# 7.2 LU Decomposition of Symmetric Matrices

Given the symmetric structure of the LDU factors of a symmetric matrix (see Section 7.1) and the common use of LU factorization in the analysis of linear systems, it is constructive to develop expressions that relate an explicit LU decomposition to an implicit LDU factorization. In subsequent sections of this document, they will prove useful in deriving symmetric variants of the algorithms discussed in Section 4 and Section 5.

In other words, the symmetric factorization algorithms discussed in this document assume an LU decomposition exists (or is to be computed) such that

• Its existing (explicit) factorization (either L or U) is triangular, and

• The desired (implicit) factorization is unit triangular.

This implies that algorithms which deal with an explicit set of lower triangular factors, call them $\mathbf{\overline{L}}$, will associate the factors of an implicit LDU decomposition as follows

 $\mathbf{\overline{L}=LD}$ (61)

or

 $\mathbf{L=\overline{L}{D}^{-1}}$

Substituting for L based on Equation 58 yields

 $\mathbf{{U}^{T}=\overline{L}{D}^{-1}}$ (62)

Recalling that the inverse of a diagonal matrix is the arithmetic inverse of each element and taking the product yields

 ${u}_{ji}=\frac{{\overline{l}}_{ij}}{{d}_{ii}}$

Since ${d}_{ii}={\overline{l}}_{ii}$,

 ${u}_{ij}=\frac{{\overline{l}}_{ji}}{{\overline{l}}_{jj}}$ (63)

In a similar vein, algorithms that deal with an explicit set of upper triangular factors, call them $\mathbf{\overline{U}}$, will associate the factors of an LDU decomposition as follows.

 $\mathbf{\overline{U}=DU}$ (64)

This association yields the following relationship between the explicit factors $\mathbf{\overline{U}}$ and implicit factors L.

 ${l}_{ij}=\frac{{\overline{u}}_{ji}}{{\overline{u}}_{jj}}$ (65)

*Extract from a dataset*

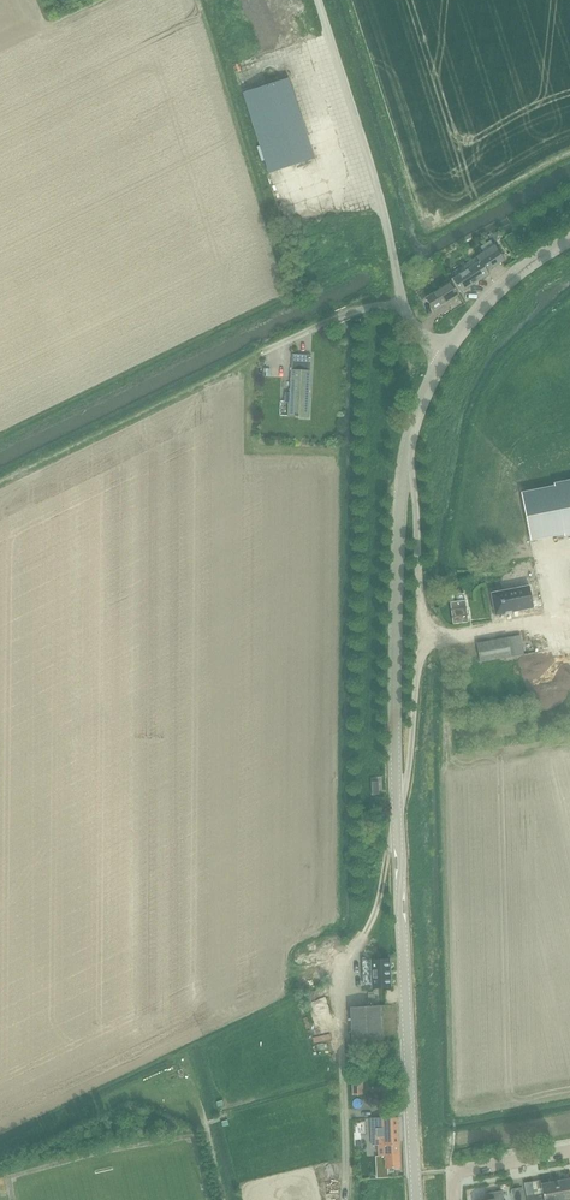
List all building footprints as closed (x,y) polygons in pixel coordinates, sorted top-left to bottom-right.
[(244,93),(270,173),(315,158),(289,78),(244,93)] [(454,278),(455,279),(463,291),(490,274),(487,269),(503,259),(495,246),(478,257),(481,262),(454,278)] [(451,282),(427,297),(435,310),(459,295),(451,282)] [(421,284),(415,288),(419,294),(425,290),(421,284)] [(293,354),(292,392),(286,392),(286,401),(291,401),(291,415),(309,415),(312,355),(293,354)] [(522,493),(531,540),(569,533),(569,484),(522,493)] [(530,586),(492,593),(496,615),(534,607),(530,586)] [(512,656),(508,637),(477,642),(480,661),(512,656)] [(362,814),(362,823),(370,823),(370,814),(362,814)] [(391,985),(389,959),(372,959),(373,986),(391,985)] [(353,1040),(382,1038),(380,1005),(351,1006),(353,1040)] [(352,1095),(353,1095),(363,1094),(363,1074),(352,1075),(352,1095)] [(376,1117),(371,1117),(372,1145),(378,1145),(378,1156),(376,1156),(377,1178),(389,1177),(388,1168),(401,1167),(399,1116),(384,1117),(376,1117)] [(561,1199),(568,1199),(569,1199),(569,1178),(557,1180),(561,1199)] [(528,1199),(561,1199),(557,1180),(542,1183),(543,1192),(527,1195),(528,1199)] [(521,1187),(513,1188),(514,1199),(523,1199),(521,1187)] [(502,1190),(486,1193),(487,1199),(483,1199),(504,1199),(502,1190)]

These observations show that it is only necessary to compute and store $\mathbf{\overline{L}}$ or $\mathbf{\overline{U}}$ during the LU factorization of a symmetric matrix. This halves the arithmetic required during the factorization procedure. However, symmetry does not reduce the work required during forward and backward substitution.